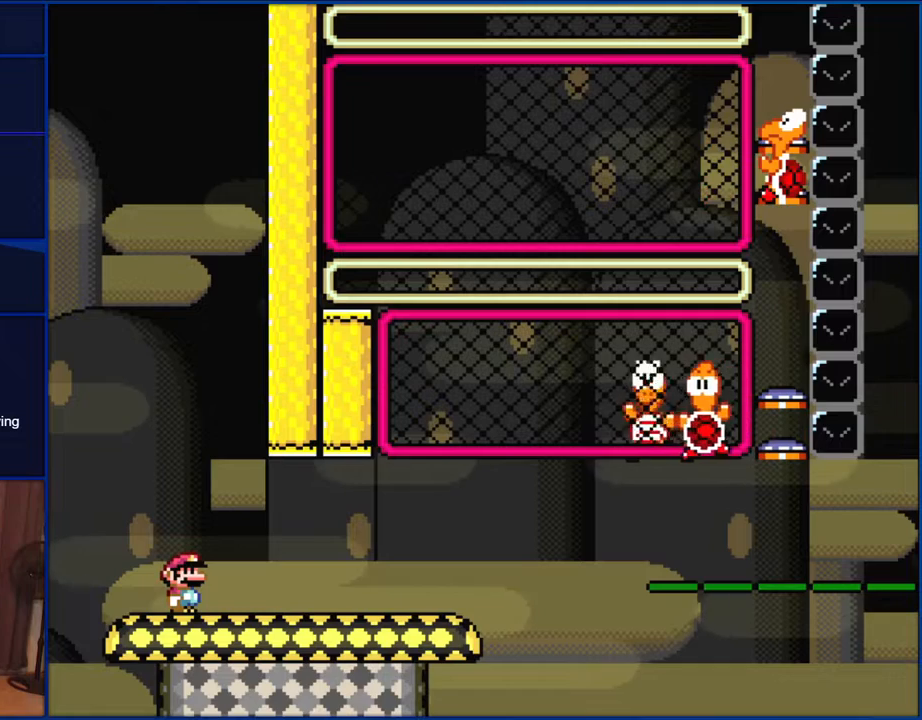
{"buttons": ["Y"], "events": []}
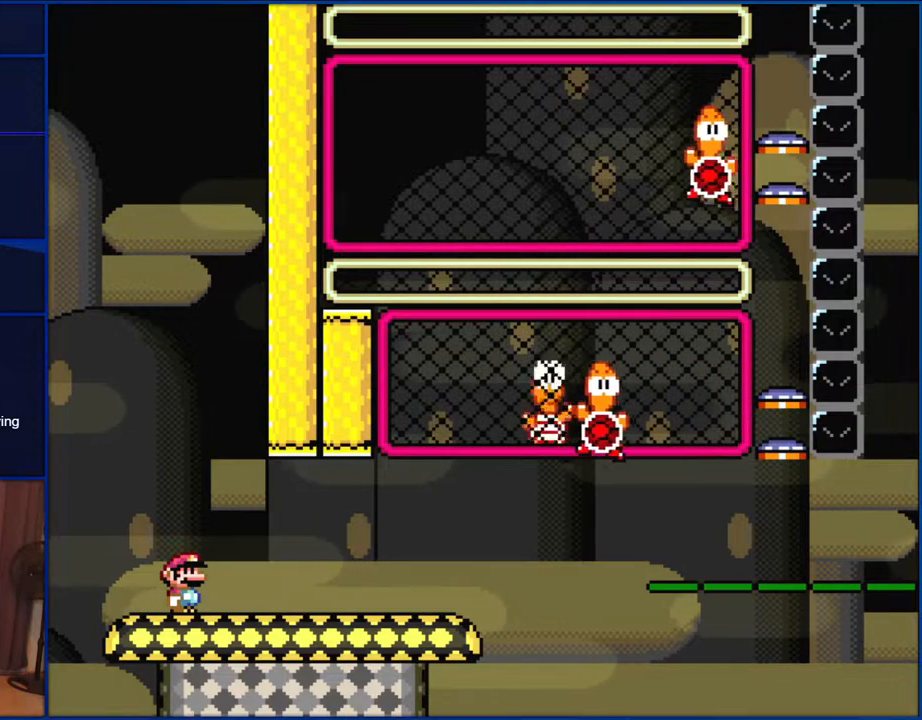
{"buttons": ["Y"], "events": []}
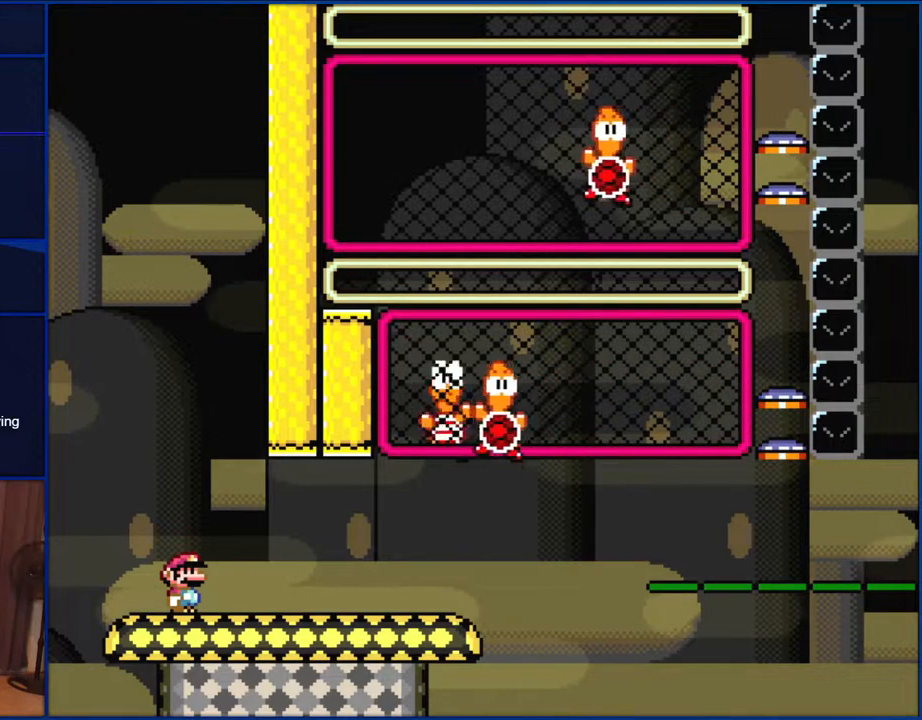
{"buttons": ["Y"], "events": []}
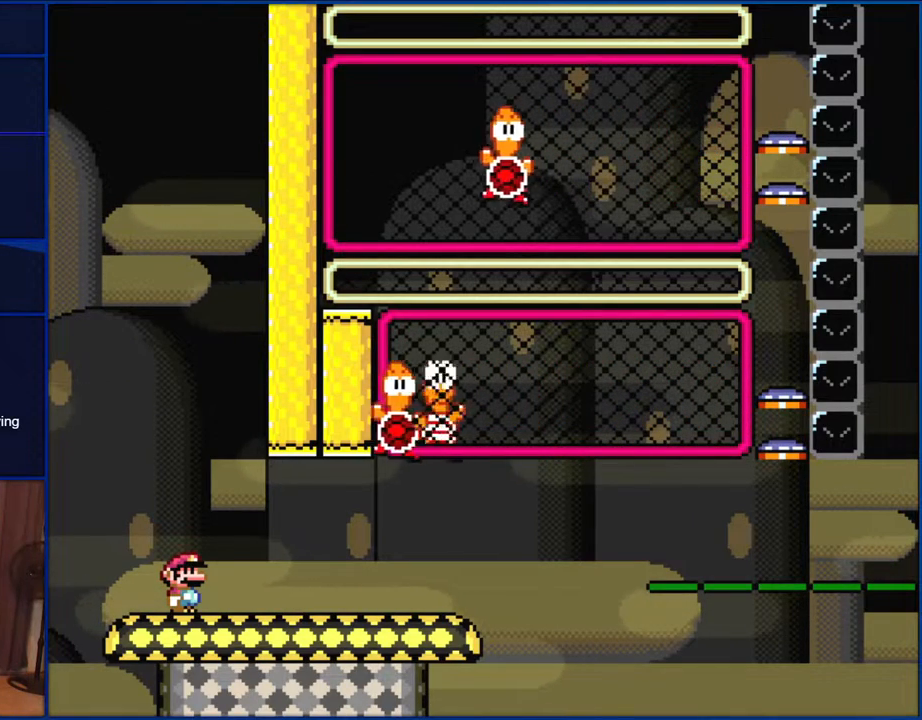
{"buttons": ["Y"], "events": []}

-------------------------

[Task instructions]
Please give the data again unaltered, leaving out any images.

[Written solution]
{"buttons": ["Y"], "events": []}
{"buttons": ["Y"], "events": []}
{"buttons": ["Y"], "events": []}
{"buttons": ["Y"], "events": []}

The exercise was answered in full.